#### [ASSIGNED TASK]
Please retype the line that contains "156 105 6.25" and all lines that follow it to the end of the entries below, exactly as they stand, with nothing added.

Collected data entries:
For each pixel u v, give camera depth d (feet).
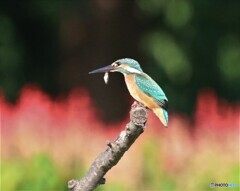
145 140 34.63
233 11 67.00
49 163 32.12
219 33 67.82
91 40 66.13
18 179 31.09
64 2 65.92
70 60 66.95
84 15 65.82
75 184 13.35
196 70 67.97
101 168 13.28
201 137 35.32
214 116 35.63
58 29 69.36
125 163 33.78
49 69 70.64
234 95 69.10
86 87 66.33
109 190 32.99
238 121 35.29
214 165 33.32
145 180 33.88
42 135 34.40
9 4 68.64
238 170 32.71
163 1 65.00
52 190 31.78
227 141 34.78
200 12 66.80
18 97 67.92
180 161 34.42
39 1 67.15
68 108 38.19
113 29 66.03
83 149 34.19
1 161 32.14
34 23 70.08
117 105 66.08
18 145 33.63
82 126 35.60
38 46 70.74
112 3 65.36
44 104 35.68
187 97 67.26
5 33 68.44
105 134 37.17
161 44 66.59
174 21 65.82
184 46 67.10
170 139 35.22
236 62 68.44
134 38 66.64
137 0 66.13
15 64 68.23
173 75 66.69
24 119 34.53
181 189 33.50
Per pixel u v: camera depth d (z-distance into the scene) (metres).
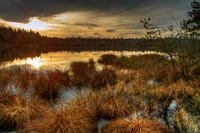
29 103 5.61
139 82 8.77
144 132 4.29
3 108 5.26
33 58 24.88
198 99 5.91
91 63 15.77
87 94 6.84
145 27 8.23
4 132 4.79
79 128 4.48
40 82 7.81
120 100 6.25
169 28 8.20
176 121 5.16
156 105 6.25
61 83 8.75
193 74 8.82
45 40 97.06
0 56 25.06
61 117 4.59
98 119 5.66
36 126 4.49
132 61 9.49
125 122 4.75
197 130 4.64
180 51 8.39
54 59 23.73
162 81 9.63
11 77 9.37
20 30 77.94
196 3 7.88
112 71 10.39
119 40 100.06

#### [RESPONSE BELOW]
156 105 6.25
61 83 8.75
193 74 8.82
45 40 97.06
0 56 25.06
61 117 4.59
98 119 5.66
36 126 4.49
132 61 9.49
125 122 4.75
197 130 4.64
180 51 8.39
54 59 23.73
162 81 9.63
11 77 9.37
20 30 77.94
196 3 7.88
112 71 10.39
119 40 100.06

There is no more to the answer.